Fischer-Tropsch Synthesis

In Fischer-Tropsch chemistry, hydrogen and carbon monoxide is converted to liquid and gaseous hydrocarbons by contact with a Fischer-Tropsch catalyst under reactive conditions. Examples of conditions for performing Fischer-Tropsch type reactions are well known to those of skill in the art.

The Fischer-Tropsch synthesis products can be obtained by well-known processes such as, for example, the commercial SASOL® Slurry Phase Fischer-Tropsch technology, the commercial SHELL® Middle Distillate Synthesis (SMDS) Process, or by the non-commercial EXXON® Advanced Gas Conversion (AGC-21) process. Details of these processes and others are described in, for example, EP-A-776959, EP-A-668342, EP-B-450860; U.S. Pat. Nos. 4,943,672, 5,059,299, 5,348,982, 5,733,839 and RE39073; U.S. Patent Application Publication No. 2005/0227866, WO-A-9934917, WO-A-9920720 and WO-A-05107935. The Fischer-Tropsch synthesis product usually comprises hydrocarbons having 1 to 100, or even more than 100 carbon atoms, and typically includes paraffins, olefins and oxygenated products.

The slurry Fischer-Tropsch process utilizes superior heat (and mass) transfer characteristics for the strongly exothermic synthesis reaction and is able to produce relatively high molecular weight, paraffinic hydrocarbons when using a cobalt catalyst.

Certain Fischer-Tropsch catalysts are known to provide relatively high chain growth probabilities, and the reaction products include a relatively low proportion of low molecular (C2-8) weight olefins and a relatively high proportion of high molecular weight (C30+) waxes. Such catalysts are well known to those of skill in the art and can be readily obtained and/or prepared.

The product from a Fischer-Tropsch process contains predominantly paraffins. The products from Fischer-Tropsch reactions generally include a light reaction product and a waxy reaction product. The waxy reaction product (i.e., the waxy fraction) includes hydrocarbons boiling above about 600° F. (e.g., vacuum gas oil through heavy paraffins), largely in the C20+ range, with decreasing amounts down to C10.

The waxy reaction product generally comprises greater than 70 weight % normal paraffins, and often greater than 80 weight % normal paraffins. It is the waxy reaction product (i.e., the waxy fraction) that is used as a feedstock to the process for providing Fischer-Tropsch derived base oil in lubricant compositions.

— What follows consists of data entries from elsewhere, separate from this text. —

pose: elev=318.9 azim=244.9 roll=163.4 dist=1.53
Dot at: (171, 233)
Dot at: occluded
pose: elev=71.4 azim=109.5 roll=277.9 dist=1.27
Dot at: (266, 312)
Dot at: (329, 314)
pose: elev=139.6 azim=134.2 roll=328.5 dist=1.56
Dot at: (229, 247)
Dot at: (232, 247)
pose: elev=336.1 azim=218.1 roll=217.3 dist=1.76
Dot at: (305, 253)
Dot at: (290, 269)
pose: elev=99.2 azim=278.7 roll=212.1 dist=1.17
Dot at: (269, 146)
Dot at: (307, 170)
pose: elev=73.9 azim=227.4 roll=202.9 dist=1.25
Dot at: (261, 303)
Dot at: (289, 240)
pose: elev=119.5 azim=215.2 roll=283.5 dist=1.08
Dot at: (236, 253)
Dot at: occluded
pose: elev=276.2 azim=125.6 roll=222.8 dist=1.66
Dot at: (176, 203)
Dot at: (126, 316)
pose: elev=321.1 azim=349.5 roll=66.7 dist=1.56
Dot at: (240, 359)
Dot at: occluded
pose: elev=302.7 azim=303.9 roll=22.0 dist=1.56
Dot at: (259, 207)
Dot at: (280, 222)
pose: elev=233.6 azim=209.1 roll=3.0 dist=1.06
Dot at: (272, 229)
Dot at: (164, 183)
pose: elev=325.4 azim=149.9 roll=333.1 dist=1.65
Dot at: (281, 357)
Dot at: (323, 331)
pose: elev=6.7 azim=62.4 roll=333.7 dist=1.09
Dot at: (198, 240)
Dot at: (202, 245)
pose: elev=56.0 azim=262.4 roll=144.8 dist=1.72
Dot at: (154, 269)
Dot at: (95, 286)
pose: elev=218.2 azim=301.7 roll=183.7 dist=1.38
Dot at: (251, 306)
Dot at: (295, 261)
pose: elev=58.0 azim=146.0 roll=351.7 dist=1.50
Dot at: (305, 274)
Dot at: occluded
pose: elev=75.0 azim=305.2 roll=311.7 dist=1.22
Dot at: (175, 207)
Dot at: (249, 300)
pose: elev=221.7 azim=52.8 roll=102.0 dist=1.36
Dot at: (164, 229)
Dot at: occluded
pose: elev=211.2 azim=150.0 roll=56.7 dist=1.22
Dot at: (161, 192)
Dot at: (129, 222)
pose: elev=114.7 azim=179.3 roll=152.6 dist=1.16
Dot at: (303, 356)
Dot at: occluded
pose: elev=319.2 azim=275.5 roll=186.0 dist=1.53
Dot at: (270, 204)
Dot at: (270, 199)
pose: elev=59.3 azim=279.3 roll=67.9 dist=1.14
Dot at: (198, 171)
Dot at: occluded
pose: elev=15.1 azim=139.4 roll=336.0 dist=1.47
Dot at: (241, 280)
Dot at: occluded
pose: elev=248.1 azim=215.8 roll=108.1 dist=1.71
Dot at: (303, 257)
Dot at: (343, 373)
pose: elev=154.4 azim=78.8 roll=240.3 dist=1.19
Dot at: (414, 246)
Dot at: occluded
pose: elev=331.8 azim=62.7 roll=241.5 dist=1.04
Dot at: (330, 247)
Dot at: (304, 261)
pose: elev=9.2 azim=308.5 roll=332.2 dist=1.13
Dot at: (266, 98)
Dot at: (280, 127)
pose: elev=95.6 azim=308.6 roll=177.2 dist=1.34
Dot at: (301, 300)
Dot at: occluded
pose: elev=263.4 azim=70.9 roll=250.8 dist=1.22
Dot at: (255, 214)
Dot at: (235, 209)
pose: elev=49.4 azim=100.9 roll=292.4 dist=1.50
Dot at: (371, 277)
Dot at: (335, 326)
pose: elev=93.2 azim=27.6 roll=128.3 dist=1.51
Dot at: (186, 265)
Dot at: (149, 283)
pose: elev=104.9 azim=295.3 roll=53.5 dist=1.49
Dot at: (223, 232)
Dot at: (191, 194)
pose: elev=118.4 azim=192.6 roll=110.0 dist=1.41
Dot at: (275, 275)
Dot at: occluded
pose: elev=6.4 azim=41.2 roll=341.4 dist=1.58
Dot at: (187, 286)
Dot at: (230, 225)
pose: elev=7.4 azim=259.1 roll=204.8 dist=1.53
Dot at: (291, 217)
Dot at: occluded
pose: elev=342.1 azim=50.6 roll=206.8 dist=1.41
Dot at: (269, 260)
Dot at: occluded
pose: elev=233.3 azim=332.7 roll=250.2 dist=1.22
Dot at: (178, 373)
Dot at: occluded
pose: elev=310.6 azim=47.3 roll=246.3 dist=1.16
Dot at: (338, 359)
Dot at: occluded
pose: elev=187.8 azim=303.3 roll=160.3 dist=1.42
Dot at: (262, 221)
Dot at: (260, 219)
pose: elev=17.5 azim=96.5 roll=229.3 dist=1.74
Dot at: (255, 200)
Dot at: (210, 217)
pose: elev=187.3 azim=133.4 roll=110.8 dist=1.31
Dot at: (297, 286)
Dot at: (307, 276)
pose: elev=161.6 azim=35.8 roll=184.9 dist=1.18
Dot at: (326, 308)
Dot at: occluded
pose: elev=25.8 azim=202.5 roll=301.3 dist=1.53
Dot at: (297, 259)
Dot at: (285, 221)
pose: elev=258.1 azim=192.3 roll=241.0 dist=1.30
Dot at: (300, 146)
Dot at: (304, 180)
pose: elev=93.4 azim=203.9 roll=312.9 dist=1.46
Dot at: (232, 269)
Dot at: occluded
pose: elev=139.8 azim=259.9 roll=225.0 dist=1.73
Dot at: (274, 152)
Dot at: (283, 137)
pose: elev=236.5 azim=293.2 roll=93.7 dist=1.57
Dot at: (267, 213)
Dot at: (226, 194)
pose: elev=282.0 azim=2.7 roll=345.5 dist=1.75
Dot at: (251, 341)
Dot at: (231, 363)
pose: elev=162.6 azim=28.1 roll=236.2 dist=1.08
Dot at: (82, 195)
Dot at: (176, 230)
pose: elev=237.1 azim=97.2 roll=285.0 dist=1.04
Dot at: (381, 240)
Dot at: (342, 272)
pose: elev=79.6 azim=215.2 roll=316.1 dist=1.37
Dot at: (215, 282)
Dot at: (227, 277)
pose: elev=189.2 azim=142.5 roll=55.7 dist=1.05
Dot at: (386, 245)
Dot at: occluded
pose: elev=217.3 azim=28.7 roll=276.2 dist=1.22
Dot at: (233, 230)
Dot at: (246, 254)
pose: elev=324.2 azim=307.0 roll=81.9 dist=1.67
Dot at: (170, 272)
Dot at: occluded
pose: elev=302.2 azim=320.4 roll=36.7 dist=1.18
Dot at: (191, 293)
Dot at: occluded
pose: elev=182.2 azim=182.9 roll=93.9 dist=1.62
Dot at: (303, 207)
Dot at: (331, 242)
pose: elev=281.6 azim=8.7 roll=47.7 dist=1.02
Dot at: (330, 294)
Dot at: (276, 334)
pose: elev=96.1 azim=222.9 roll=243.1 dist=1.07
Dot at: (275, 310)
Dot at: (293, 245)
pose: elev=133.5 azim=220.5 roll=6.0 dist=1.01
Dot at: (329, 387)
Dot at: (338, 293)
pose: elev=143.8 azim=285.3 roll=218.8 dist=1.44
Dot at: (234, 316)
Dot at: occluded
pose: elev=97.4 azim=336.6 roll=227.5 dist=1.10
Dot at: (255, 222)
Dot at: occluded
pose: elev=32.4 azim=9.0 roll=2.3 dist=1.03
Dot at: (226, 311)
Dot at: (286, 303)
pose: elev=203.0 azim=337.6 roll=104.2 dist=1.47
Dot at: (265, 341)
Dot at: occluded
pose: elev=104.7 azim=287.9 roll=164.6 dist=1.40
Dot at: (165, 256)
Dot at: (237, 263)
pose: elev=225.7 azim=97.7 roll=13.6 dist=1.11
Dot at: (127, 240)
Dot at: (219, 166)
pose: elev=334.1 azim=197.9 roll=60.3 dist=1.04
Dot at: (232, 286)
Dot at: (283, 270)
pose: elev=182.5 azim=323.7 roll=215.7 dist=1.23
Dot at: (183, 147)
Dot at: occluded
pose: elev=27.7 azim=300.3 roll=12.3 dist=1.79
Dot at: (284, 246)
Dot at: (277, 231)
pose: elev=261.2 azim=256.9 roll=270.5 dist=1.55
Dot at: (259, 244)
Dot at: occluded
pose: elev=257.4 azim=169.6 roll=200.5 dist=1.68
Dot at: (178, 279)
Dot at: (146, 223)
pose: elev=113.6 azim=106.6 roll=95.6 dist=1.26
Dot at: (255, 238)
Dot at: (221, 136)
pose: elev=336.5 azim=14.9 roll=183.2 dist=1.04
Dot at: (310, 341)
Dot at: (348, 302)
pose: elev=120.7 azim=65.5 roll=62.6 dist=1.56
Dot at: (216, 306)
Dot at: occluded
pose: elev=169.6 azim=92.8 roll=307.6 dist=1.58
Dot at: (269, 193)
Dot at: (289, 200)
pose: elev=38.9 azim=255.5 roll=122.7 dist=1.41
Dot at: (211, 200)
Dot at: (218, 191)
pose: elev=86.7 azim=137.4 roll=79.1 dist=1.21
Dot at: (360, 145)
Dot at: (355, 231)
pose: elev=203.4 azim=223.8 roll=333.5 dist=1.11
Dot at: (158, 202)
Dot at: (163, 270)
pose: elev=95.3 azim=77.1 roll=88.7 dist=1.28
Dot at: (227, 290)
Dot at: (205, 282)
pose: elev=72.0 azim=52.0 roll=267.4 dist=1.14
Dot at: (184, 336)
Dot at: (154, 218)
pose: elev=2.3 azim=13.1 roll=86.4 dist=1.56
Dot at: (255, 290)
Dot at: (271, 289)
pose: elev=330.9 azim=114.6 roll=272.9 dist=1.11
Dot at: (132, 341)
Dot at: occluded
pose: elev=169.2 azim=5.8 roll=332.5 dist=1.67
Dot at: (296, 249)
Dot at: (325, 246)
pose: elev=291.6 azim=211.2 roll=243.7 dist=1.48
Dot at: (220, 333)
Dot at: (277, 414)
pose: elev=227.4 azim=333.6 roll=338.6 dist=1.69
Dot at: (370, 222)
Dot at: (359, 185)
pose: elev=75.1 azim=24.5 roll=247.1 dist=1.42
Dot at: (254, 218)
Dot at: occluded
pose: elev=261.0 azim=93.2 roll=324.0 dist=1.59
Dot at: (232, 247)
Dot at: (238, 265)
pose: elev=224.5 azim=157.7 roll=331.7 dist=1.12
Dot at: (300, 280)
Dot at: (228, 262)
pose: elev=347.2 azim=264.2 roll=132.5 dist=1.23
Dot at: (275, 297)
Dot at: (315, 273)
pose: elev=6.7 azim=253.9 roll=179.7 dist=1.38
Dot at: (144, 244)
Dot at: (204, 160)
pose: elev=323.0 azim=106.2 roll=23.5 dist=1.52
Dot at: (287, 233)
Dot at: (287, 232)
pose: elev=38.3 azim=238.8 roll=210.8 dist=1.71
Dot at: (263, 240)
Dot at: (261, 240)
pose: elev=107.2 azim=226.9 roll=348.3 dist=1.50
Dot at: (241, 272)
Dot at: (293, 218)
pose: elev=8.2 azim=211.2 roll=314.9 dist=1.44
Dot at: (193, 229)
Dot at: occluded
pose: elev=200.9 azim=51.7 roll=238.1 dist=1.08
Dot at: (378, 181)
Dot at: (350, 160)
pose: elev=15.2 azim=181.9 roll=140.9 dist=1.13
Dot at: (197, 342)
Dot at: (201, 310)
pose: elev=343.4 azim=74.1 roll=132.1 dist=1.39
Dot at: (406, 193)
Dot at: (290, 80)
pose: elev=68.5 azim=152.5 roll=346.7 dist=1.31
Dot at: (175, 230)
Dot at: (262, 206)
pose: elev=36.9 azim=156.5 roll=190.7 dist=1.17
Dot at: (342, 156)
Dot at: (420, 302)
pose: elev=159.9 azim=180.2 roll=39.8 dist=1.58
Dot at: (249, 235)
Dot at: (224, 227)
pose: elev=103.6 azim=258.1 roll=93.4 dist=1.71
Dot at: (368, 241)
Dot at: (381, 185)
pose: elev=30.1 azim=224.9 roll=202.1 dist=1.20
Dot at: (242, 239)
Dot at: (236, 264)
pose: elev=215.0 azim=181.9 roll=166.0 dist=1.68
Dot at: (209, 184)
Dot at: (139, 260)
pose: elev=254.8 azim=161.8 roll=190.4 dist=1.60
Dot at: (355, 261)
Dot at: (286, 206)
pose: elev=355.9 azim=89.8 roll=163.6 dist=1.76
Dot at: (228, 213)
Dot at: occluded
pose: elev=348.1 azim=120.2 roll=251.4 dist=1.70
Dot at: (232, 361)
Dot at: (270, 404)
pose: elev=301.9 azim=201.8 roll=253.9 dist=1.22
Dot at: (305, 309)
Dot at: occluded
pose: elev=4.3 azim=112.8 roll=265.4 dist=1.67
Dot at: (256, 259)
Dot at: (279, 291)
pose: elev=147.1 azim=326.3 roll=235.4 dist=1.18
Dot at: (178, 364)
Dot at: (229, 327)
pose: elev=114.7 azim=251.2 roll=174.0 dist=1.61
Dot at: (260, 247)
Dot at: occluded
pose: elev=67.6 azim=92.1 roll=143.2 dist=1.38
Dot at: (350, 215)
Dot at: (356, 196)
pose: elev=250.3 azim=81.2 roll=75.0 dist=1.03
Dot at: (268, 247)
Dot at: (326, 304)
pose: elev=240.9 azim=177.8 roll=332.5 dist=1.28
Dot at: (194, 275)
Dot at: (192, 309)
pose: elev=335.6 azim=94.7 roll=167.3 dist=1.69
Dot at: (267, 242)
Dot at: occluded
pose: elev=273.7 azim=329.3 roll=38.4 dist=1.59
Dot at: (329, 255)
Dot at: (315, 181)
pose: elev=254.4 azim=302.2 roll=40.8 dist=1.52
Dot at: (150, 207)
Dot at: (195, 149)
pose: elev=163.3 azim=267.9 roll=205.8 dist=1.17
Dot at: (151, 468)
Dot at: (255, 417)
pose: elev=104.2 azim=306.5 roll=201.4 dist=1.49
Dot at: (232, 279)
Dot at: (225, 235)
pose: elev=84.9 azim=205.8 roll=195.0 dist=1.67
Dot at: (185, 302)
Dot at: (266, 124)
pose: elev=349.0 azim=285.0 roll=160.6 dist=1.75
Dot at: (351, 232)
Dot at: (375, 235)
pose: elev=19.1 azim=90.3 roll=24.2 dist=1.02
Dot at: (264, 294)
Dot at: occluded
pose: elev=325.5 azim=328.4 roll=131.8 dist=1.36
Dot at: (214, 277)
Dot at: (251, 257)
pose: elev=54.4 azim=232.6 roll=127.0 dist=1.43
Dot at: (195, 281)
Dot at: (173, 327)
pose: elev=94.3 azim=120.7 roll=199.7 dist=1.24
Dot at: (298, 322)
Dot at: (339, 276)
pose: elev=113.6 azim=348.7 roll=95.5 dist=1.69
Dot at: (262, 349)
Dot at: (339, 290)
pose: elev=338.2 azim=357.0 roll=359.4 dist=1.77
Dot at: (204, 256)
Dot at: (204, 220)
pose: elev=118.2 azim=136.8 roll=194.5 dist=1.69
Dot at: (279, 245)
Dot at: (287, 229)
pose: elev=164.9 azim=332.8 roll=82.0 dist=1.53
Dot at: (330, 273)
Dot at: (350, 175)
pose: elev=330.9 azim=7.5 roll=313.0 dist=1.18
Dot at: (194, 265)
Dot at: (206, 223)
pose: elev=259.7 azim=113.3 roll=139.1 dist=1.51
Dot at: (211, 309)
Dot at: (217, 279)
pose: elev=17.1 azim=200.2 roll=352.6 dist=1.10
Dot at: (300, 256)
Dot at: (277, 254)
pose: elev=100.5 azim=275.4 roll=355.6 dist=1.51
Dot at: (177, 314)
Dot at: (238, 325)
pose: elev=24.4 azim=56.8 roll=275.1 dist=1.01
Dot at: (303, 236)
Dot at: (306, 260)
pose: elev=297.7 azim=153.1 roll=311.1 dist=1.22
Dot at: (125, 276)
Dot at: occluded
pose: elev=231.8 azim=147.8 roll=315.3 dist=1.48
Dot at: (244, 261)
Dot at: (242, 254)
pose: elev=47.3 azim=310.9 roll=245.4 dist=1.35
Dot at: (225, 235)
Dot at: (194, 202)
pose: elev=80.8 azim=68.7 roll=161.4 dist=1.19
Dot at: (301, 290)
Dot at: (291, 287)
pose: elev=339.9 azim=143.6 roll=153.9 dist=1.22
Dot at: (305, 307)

The Fischer-Tropsch base oil of the lubricant composition can be prepared from the waxy fractions of the Fischer-Tropsch syncrude by a process including hydroisomerization. In an embodiment, the Fischer-Tropsch base oils are made by a process as described in U.S. Patent Application Publication Nos. 2005/0133409 A1 and 2006/0289337 A1. In an embodiment, the Fischer-Tropsch base oil of the lubricant composition is made by a process as described in U.S. Pat. No. 7,018,525. The Fischer-Tropsch base oil of the lubricant composition is often manufactured at a site different from the site at which the components of the lubricant compositions are received and blended.

Process for Providing Base Oil

In an embodiment, the base oil of the lubricant composition is made by a process comprising providing a highly paraffinic wax and then hydroisomerizing the highly paraffinic wax to provide the base oil. The highly paraffinic wax is hydroisomerized using a shape selective intermediate pore size molecular sieve comprising a noble metal hydrogenation component under conditions of about 600° F. to 750° F.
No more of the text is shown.